Dataset:
"""

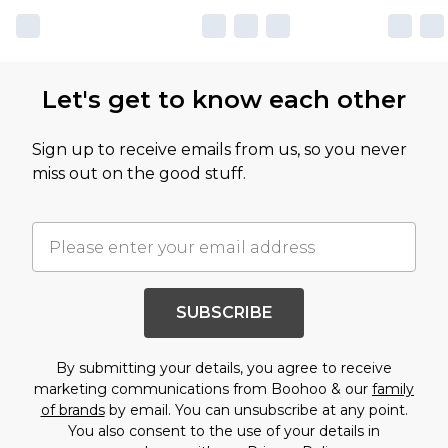
Let's get to know each other
Sign up to receive emails from us, so you never
miss out on the good stuff.
SUBSCRIBE
By submitting your details, you agree to receive
marketing communications from Boohoo & our
family
of brands
by email. You can unsubscribe at any point.
You also consent to the use of your details in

"""

Instructions for the task:
Copy out the text read from all of the records above, line for line and unchanged. Leave the pictures out.

The completed task:
Let's get to know each other
Sign up to receive emails from us, so you never
miss out on the good stuff.
SUBSCRIBE
By submitting your details, you agree to receive
marketing communications from Boohoo & our
family
of brands
by email. You can unsubscribe at any point.
You also consent to the use of your details in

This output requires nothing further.